Hadoop is not a turnkey technology. To gauge the performance of the POC, we considered short read sequence files of size 4, 9, and 65 GB, respectively. The maximum gain in performance was observed for the medium sized files (21 versus 50 minutes with a relative gain of 58%). The gain for the large size files was modest (227 versus 241; a relative gain of 6%), whereas for the small sized files, a degradation in performance was observed (25 versus 16 minutes; a relative loss of 56%). This degradation may be attributed to the startup overhead for operating a Hadoop cluster. It also suggests that tuning of operational parameters may be required to optimize performance for this particular size dataset. For the large size data files, the startup overhead is likely to be irrelevant. To increase performance, tuning or addition of more nodes will be required.

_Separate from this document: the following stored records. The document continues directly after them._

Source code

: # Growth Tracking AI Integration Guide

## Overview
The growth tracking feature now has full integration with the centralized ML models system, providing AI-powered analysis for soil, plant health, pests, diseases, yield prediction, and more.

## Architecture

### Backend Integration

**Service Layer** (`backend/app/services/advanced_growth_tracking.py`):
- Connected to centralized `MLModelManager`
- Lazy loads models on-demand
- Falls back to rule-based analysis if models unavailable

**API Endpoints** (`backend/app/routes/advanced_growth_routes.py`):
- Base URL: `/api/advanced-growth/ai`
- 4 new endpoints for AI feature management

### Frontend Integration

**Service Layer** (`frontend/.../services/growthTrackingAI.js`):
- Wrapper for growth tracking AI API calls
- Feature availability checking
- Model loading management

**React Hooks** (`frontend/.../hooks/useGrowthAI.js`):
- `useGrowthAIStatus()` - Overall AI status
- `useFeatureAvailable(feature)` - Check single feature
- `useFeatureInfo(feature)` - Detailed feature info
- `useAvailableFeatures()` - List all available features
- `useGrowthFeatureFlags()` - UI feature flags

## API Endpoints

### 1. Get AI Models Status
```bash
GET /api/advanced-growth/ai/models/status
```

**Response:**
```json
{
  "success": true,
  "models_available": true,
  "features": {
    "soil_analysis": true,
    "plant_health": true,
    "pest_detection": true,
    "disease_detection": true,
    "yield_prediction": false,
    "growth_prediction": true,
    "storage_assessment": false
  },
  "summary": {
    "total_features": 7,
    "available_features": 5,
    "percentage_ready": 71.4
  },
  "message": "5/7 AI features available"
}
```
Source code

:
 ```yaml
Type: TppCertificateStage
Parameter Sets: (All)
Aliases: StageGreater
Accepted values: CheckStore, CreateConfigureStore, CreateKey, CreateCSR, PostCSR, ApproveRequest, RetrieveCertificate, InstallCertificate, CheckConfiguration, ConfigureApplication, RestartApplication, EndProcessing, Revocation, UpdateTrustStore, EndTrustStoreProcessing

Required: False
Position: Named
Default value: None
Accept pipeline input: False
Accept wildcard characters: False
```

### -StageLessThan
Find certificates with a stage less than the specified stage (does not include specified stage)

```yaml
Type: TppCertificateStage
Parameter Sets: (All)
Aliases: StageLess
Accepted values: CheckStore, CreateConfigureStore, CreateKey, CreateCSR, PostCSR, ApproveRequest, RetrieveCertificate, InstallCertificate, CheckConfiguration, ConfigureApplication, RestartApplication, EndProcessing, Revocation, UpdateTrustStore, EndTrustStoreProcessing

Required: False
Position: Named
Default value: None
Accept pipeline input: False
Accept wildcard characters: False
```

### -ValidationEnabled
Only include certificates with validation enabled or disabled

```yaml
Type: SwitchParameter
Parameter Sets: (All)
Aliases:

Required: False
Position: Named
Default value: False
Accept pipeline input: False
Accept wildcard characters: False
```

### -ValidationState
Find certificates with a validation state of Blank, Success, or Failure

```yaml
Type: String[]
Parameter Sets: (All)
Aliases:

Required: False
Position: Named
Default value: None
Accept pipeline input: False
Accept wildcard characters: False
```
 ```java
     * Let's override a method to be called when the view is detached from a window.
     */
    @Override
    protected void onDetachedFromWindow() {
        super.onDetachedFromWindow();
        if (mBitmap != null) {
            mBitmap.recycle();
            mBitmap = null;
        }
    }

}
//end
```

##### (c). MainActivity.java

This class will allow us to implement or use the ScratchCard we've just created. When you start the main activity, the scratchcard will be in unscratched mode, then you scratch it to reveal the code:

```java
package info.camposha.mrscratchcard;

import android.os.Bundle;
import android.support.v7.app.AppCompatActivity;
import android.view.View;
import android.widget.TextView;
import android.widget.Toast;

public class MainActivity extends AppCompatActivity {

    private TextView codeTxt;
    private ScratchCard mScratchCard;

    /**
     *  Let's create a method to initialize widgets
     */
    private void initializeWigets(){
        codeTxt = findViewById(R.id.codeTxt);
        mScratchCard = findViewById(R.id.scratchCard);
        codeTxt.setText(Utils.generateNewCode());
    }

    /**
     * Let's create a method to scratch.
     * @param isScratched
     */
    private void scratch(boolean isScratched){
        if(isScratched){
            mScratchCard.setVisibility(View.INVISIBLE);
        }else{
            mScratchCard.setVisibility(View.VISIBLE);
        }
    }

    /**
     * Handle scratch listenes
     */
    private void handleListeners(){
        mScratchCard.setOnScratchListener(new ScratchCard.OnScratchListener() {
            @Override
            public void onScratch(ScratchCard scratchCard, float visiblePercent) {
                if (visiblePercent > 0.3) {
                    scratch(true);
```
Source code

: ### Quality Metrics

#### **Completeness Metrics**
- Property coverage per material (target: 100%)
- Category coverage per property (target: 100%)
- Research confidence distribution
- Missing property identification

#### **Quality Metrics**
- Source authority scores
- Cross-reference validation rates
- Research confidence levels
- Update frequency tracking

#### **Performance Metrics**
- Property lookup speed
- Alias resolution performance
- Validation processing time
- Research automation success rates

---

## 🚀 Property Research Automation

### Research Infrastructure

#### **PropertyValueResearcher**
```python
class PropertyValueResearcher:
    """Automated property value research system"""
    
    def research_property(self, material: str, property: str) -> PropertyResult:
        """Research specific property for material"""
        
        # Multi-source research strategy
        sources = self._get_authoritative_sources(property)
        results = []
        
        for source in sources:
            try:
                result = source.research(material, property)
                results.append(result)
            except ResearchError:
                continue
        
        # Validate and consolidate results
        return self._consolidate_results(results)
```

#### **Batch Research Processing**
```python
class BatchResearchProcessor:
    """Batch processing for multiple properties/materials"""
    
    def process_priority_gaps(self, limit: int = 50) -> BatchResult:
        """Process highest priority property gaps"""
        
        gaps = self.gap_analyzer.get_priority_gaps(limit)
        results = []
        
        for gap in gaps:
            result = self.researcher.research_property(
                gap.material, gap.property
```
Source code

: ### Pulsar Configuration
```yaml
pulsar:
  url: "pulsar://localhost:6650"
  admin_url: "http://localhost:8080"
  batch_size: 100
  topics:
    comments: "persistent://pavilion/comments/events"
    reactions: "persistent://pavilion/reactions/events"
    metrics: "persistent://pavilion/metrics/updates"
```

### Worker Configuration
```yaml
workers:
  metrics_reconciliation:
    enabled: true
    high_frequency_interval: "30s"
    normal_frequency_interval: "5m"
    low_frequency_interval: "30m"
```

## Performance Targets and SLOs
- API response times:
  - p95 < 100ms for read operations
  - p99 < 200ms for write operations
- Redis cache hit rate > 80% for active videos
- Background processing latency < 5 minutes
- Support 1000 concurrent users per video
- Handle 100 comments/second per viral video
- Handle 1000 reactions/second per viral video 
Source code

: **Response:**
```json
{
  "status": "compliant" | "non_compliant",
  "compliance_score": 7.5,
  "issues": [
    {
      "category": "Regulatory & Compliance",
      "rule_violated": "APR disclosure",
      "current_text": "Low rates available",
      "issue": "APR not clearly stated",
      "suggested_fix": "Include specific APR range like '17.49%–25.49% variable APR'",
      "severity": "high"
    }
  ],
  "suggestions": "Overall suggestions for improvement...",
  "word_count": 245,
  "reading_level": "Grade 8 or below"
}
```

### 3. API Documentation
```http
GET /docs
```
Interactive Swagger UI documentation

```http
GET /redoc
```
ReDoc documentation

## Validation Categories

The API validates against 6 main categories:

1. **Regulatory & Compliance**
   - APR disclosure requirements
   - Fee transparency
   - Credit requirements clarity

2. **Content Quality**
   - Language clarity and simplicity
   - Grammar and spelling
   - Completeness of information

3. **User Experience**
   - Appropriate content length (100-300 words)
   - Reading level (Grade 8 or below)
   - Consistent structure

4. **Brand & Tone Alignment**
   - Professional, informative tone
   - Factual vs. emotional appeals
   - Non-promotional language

The computational facilities of Hadoop can be extended using other hardware and software technologies. For example, GPUs can be used in the compute nodes of a Hadoop cluster to provide a second level of parallelization. JCuda, 103 a java binding for CUDA, can be used to communicate with programs written in CUDA. 104
Conclusions
Considering the unrelenting onslaught of massive amounts of genomics, clinical, and EHR data, Hadoop provides a powerful computational framework for integrative data management and analysis in cancer research. While a number of bioinformatics tools with applications for cancer research have been developed on the basis of this technology, further refinement and development of de novo tools leveraging the collective spectrum of the Hadoop ecosystem is needed to reap its full potential. As with any other system for distributed computing, Hadoop is not a turnkey system. Developing a highly optimized solution using this technology requires understanding of computer algorithms, specifically for writing custom Map and Reduce functions, and understanding of the interaction among hardware and software components. Other technologies for scalable and distributed computing, including GPU, MPI, and Spark, are available. These can be used in concert with or as an alternative to Hadoop depending on the research problem at hand. The choice of a distributed system must be carefully evaluated during the early design stage and be periodically reevaluated throughout the course of the research.
Author Contributions
Designed the POC and carried out the pre-processing: PA. Wrote the manuscript: PA. Made critical revisions: KO. Both authors reviewed and approved the final manuscript.
Footnotes
Acknowledgment
The authors thank the reviewers for insightful and helpful comments.